A while ago I described what it takes to integrate TRILL backbone with the legacy equipment running Spanning Tree Protocol (STP). Unfortunately, Brocade decided to use a non-standard approach to BPDU handling when implementing their TRILL-like VCS fabric. VDX switches running in fabric mode can either drop incoming BPDU frames or transport them transparently across the fabric to other edge ports. Although VDX switches support STP, RSTP and MSTP (as well as RootGuard and BPDUGuard) when configured as standalone switches, the STP processing is disabled when you configure fabric mode; VCS fabric looks like a huge shared LAN segment to the end hosts and core switches.
2013-03-31: Network OS 4.0 and above supports Distributed Spanning Tree (DiST), for more details read this blog post.
This approach to handling STP might make perfect sense from an architectural perspective, more so to pure VMware shops (vSwitch does not run STP and performs split-horizon bridging by design). Unfortunately, everyone else cannot ignore STP as it’s way too easy to configure bridging between redundant NICs in servers running any other operating system. Robust data center networks thus use BPDU guard on edge ports to block any server port acting as a bridge. At the very minimum, you should use root guard on server ports to prevent STP topology changes triggered by misconfigured STP process running on a server. It seems most vendors are in agreement BPDU Guard and RootGuard are crucial to stable L2 network operation; Brocade claims they are key features [...] to protect network spanning tree operation.
Never configure a PortFast port without BPDU guard or you’ll soon discover that it takes a single click in Hyper-V to melt down your network.
VCS fabric as core transport
If you’re deploying Brocade’s VCS fabric as a Data Center network core or as a transport layer between top-of-rack switches (or between switches embedded in blade enclosures) you’re relatively safe: the access switches (ToR or embedded) should kick out the rogue servers/virtual machines; running STP across the VCS fabric is just an extra disaster-preventing precaution.

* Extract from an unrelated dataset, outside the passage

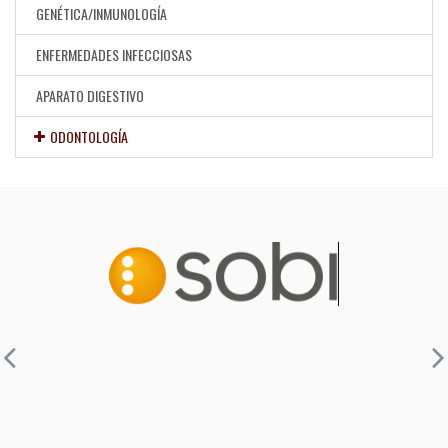
GENÉTICA/INMUNOLOGÍA
ENFERMEDADES INFECCIOSAS
APARATO DIGESTIVO
ODONTOLOGÍA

VCS fabric in access layer
You probably should not connect servers directly to VCS fabric due to the way it handles BPDUs. VCS fabric’s current implementation gives you only two dismal options:
Ignore BPDUs on the edge ports, risking the stability of the whole data center (see the above warning).
Transport BPDUs across VCS fabric to the core switches. Unfortunately, the core switches are not the right place to implement STP protection. You could decide to configure BPDU guard or root guard on the core switches, in which case you risk cutting off the whole VCS fabric (and all servers connected to it) if a single server starts sending BPDUs. Or you could do nothing, exposing the core switches to the whims of STP configurations of individual servers, allowing any rogue server to bring down the whole network with repetitive bogus topology changes.
While the shortest-path bridging standards (802.1aq/SPB and TRILL) seem convoluted and overloaded with features, most of those features made it into the standard for a good reason. Cutting corners when implementing standards is always a long-term problem.
You’ll learn more about modern data center architectures in my Data Center 3.0 for Networking Engineers webinar (buy a recording). The details of VMware networking (including the vSwitch behavior) are described in VMware Networking Deep Dive webinar (register here). Both webinars are also part of the yearly subscription package.
Update 2011-06-12: After lengthy e-mail exchange with Jon Hudson, Global Solutions Architect @ Brocade Networks, I slightly reworded two sentences to ensure nobody would assume I "imply a willful choice" or worse. While editing the post, I also included information on STP support by VDX switches running in non-fabric mode and the fact that multiple vendors (including Brocade) support "a Cisco solution to a problem" (BPDU Guard and Root Guard). In fact, both features are supported by VDX switches running in non-fabric mode.
In my personal opinion (I hope I'm still entitled to one), I would wait for Brocade to implement Appointed Forwarder in their TRILL code and enable full set of STP features (already present in the code) in VCS fabric mode before deploying VCS fabric in my network.